Neanderthals, often identified as unsightly grunting cavemen with massive foreheads and nearly nonexistent necks, are believed to have died out 40,000 years ago. Yet through their genome, they still have a say in the status of modern humans.
U.S. researchers shed new light on how these ancient ones still influence genes in modern humans, likely contributing to traits including height and the likelihood of having diseases such as lupus and schizophrenia.
"Even 50,000 years after the last human-Neanderthal mating, we can still see measurable impacts on gene expression," said University of Washington geneticist and study co-author Joshua Akey in a statement.
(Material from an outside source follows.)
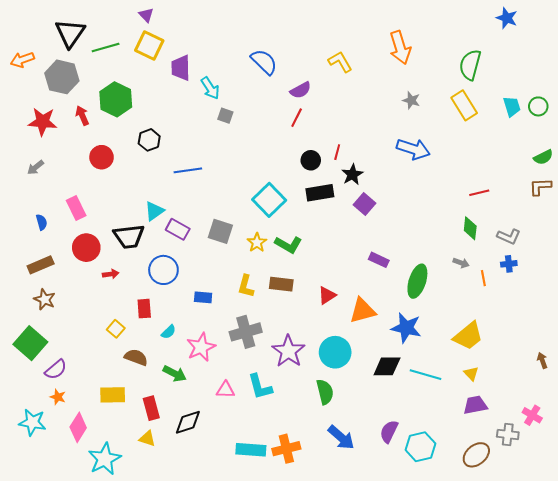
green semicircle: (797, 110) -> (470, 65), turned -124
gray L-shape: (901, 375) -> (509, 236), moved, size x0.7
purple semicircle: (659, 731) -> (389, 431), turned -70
Neanderthal genetic variants have been previously linked to vulnerability to certain conditions, but scientists had difficulty knowing which mechanisms cause the said effects. Genetic instructions can be obtained from fossils, but they can no longer recover the RNA helping transmit the genetic information.
The team mined data from the Genotype-Tissue Expression (GTEx) Project, which looked for people carrying both Neanderthal and modern human versions of a gene, a version from each parent.
Akey, helping identify 12 Neanderthal genes associated with increased disease risk last year, said their results showed that Neanderthal DNA sequences still had an impact on how genes were turned on or off in humans today.
Even 50,000 years after the last interbreeding, the genetic influence remains "pervasive and important," Akey said.
The Neanderthal version of a gene known as ADAMTSL3, for instance, is tied to height and schizophrenia. Causal mutation, according to the study, was inherited from the Neanderthals.
Akey added that hybridization between Neanderthals and modern man is still a valid source of worry, as those ancient relics still result in greater genomic complexity. As a next endeavor, the team also seeks to investigate whether another hominid species, called Denisovans, contribute to gene expression.
The findings were discussed in the journal Cell.